On November 6, News Corp. chairman and CEO Rupert Murdoch reportedly said at a conference in Tokyo that U.S. casualties in Iraq, “by the terms of any previous war are quite minute,” as the weblog Democratic Underground noted. He further stated: “I believe it was right to go in there. I believe that certainly the execution that has followed that has included many mistakes. But that's easy to say after the event.” Murdoch, whose conservative media empire includes Fox News Channel, the New York Post, and The Weekly Standard, vocally supported the war in 2003, citing potential economic benefits. As of November 3, according to CNN, a total of 2,836 U.S. soldiers have been killed since the invasion of Iraq in March 2003.
From a November 6 Agence France Presse article, published in The Times of India:
Media mogul Rupert Murdoch said on Monday he had no regrets about supporting the US-led invasion of Iraq and argued that the US death toll in the conflict was “minute” from a historical perspective.
The conservative News Corp chief spoke on the eve of US elections where President George W Bush's Republican Party was expected to lose seats in part due to a backlash over the war.
"The death toll, certainly of Americans there, by the terms of any previous war are quite minute," Murdoch told reporters at a conference in Tokyo.
“Of course no one likes any death toll, but the war now, at the moment, it's certainly trying to prevent a civil war and to prevent Iraqis killing each other.”
[...]
"I believe it was right to go in there. I believe that certainly the execution that has followed that has included many mistakes," Murdoch said.
“But that's easy to say after the event. It's much easier to criticize the conduct of the war today in the media than it was in previous wars. I'm sure there were great mistakes made in the past, too.”
In February 2003, Murdoch expressed his support for the then-pending invasion of Iraq and stressed the potential economic benefits of such action. “The greatest thing to come of this to the world economy, if you could put it that way, would be $20 a barrel for oil,” he told The Bulletin, an Australian magazine, in a February 12, 2003, interview. According to The Guardian (London), in an interview with Fortune magazine in 2003, Murdoch stated: “Who knows what the future holds? I have a pretty optimistic medium and long-term view but things are going to be pretty sticky until we get Iraq behind us. But once it's behind us, the whole world will benefit from cheaper oil which will be a bigger stimulus than anything else.”

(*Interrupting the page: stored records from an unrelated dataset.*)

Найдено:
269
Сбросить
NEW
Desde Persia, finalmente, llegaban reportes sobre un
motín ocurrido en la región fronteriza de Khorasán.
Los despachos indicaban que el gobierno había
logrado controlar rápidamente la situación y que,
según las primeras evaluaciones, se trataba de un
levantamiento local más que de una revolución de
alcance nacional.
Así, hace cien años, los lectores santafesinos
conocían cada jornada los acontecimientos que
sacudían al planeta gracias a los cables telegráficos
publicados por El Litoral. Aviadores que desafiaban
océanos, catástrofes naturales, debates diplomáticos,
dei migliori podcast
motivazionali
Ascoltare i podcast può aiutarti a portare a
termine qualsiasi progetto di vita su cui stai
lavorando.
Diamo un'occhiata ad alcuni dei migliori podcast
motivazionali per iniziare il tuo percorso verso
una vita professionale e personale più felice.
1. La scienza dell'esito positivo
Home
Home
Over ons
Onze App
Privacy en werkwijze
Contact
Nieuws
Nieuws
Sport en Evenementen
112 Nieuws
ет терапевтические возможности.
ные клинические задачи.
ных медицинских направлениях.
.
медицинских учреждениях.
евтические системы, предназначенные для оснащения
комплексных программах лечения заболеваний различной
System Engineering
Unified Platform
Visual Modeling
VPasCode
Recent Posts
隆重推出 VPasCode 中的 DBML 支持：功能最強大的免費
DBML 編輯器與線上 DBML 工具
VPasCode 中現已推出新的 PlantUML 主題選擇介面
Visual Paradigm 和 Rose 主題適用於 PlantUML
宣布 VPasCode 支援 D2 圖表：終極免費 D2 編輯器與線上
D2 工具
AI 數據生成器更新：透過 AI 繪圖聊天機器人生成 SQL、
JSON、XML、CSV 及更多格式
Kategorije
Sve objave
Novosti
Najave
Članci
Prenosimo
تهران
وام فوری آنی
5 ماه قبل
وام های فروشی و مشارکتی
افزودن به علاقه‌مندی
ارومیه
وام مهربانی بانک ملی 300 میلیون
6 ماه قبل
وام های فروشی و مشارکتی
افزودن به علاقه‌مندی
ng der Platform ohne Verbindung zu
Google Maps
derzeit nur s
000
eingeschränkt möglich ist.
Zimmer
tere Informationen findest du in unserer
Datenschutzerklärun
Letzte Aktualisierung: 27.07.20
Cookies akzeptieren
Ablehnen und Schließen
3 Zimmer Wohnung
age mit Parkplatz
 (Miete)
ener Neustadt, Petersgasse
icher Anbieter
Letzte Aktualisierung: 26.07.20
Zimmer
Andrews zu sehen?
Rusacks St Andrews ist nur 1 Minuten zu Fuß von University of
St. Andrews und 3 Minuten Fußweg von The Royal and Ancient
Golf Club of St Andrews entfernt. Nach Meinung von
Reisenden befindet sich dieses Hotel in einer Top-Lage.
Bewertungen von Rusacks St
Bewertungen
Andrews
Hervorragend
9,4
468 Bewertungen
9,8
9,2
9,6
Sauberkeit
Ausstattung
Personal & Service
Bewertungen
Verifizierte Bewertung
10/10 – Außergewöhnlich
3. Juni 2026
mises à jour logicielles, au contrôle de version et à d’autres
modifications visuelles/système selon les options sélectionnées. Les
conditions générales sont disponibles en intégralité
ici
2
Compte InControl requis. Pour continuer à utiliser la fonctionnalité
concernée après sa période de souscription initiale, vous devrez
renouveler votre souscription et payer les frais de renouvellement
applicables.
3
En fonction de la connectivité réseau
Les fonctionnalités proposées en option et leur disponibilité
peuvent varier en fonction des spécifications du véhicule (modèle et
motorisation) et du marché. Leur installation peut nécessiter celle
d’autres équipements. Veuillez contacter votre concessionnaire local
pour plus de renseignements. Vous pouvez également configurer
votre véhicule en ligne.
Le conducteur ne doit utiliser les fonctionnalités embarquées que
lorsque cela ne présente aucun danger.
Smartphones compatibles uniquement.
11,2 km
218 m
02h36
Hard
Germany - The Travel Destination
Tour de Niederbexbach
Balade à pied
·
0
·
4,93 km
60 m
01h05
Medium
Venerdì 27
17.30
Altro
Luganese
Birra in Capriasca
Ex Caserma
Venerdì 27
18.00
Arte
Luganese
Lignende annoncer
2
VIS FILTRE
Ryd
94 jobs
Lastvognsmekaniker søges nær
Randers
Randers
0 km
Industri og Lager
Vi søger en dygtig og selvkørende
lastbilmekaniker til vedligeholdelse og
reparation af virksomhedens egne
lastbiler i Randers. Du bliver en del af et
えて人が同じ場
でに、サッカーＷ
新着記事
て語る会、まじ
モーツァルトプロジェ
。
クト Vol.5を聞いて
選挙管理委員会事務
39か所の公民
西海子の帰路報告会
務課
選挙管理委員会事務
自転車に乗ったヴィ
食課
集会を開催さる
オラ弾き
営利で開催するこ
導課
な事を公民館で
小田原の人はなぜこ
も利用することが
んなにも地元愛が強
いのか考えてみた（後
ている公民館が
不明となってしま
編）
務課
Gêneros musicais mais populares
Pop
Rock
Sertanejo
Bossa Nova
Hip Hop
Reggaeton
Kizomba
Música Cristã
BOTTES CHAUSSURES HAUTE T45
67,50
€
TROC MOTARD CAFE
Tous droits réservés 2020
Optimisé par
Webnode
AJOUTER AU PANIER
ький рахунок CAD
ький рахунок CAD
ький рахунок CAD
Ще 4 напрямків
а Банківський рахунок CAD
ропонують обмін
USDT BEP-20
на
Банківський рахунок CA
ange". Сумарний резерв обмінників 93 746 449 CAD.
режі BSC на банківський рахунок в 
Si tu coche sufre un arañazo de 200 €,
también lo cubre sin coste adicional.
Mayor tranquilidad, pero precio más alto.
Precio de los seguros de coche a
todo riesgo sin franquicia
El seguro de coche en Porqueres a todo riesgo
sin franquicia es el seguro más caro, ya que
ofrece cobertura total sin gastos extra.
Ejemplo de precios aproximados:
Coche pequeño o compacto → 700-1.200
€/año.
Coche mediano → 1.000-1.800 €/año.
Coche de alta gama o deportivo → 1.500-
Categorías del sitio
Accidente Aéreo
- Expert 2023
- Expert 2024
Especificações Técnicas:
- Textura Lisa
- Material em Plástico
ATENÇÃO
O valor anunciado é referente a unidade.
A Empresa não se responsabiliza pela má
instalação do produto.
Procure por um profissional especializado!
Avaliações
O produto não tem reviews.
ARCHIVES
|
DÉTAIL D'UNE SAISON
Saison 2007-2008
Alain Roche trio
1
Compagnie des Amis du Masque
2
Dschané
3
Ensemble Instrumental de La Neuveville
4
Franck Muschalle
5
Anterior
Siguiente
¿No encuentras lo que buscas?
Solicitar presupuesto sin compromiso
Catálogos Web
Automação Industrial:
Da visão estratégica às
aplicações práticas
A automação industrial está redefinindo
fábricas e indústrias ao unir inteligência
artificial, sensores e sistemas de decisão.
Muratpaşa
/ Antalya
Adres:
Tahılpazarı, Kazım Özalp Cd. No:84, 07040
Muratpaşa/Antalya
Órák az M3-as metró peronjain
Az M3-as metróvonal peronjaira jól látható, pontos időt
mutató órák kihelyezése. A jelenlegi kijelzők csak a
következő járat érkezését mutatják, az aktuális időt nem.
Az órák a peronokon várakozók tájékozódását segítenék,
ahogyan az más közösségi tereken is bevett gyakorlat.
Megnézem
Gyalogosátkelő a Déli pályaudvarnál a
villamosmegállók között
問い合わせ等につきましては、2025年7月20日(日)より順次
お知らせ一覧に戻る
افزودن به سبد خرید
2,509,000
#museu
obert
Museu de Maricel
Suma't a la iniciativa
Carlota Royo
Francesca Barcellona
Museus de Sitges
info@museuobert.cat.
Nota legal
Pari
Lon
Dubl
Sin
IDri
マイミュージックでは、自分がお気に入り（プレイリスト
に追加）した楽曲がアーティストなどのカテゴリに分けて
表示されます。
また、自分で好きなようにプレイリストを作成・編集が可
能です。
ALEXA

In early 2004, Murdoch claimed that the situation in Iraq had been “misrepresented” and asserted that the insurgents there were “not really trying to kill Americans.” From the April 7, 2004, interview with Australian radio host Alan Jones:
JONES: The continuing presence in Iraq has become a divisive political issue here. What do you say about that?
MURDOCH: Clearly, we have no alternative. We have got to see the job through. And I think it is being misrepresented. There's tremendous progress in Iraq. All the kids are back at school - ten per cent more than when Saddam Hussein was there. There is one per cent more fresh water. There's ... most of Iraq is doing extremely well.
There is one small part where the Sunnis are, which were the people who supported Saddam Hussein, who are giving trouble, and more by, I think, giving cover to international terrorists and people from the Taliban and from Afghanistan coming in. And it's not - this is notable - they're not really trying to kill Americans even, they're trying to kill people, like, from the United Nations. Anyone who is trying to come in and help get their country going properly.